Rimpiange il fatto che se fosse venuto fuori pochissimi anni più tardi, avrebbe potuto far parte della squadra Scudetto?
“Ne potevo fare parte lo stesso. Fisicamente ero a posto quando lasciai, e diedi piena disponibilità a partire come riserva per provare a conquistarmi il posto. Sono stato cercato da diverse società di A, compreso il Napoli. Ma dissi solo: “Fatemi giocare almeno una partita in Serie A”. Mi accontentarono poi mi estraniarono. Silvestri la pensava cosi. Al pari di Gigi, anche io ho immolato una gamba alla causa rossoblù, a causa di una scellerata entrata di Schiavone. Ero poi molto ambizioso, mi sono sempre allenato anche personalmente, usando paletti e bastoni, per raffinare i fondamentali e le giocate come i dribbling”.
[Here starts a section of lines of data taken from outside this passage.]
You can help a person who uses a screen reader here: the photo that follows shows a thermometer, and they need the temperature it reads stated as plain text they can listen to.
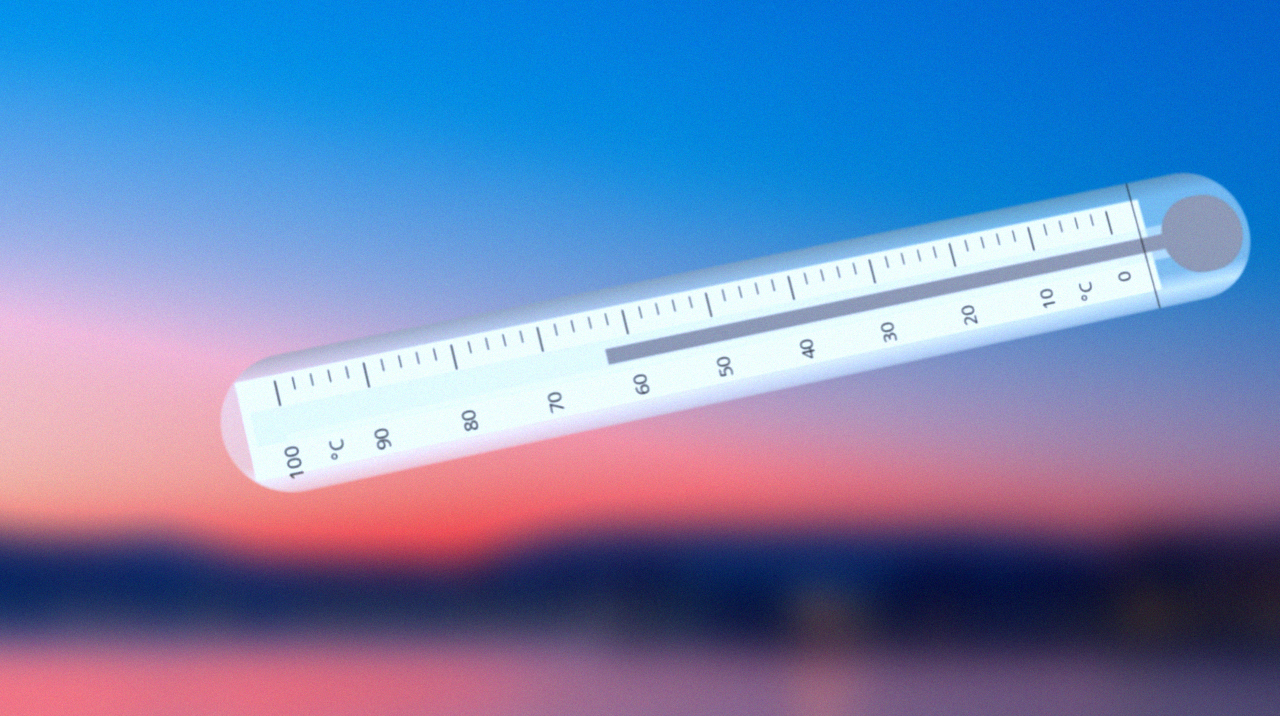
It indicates 63 °C
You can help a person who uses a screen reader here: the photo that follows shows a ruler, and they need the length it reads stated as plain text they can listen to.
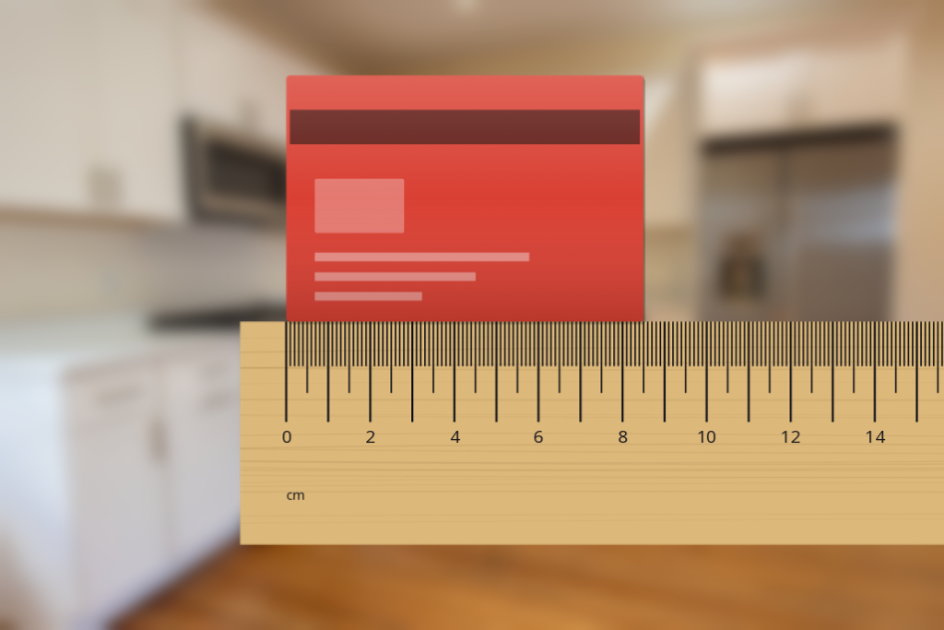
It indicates 8.5 cm
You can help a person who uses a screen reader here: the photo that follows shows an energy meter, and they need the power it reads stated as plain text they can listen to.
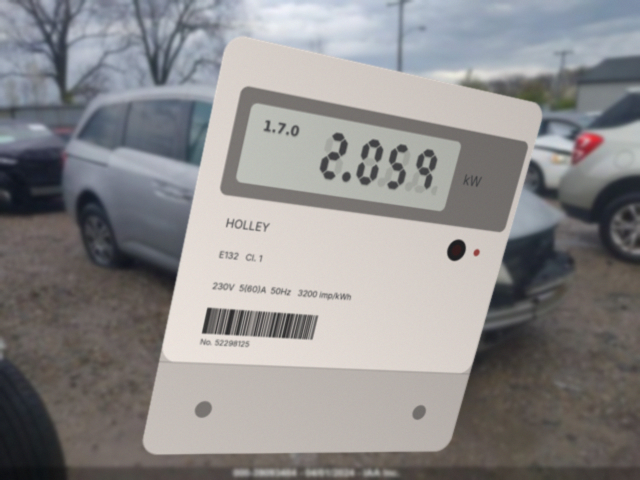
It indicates 2.059 kW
Già ai suoi tempi il Cagliari era sacro per gli emigrati?
“Si, direi proprio di si. Anche in trasferta il tifo e il sostegno non ci è mai mancato. Ricordo nitidamente il falò acceso nel gelo di Busto Arsizio, dopo la partita contro la Pro Patria, dove venni invitato a degustare del pane e formaggio sardo, insieme a tifosi del Cagliari”.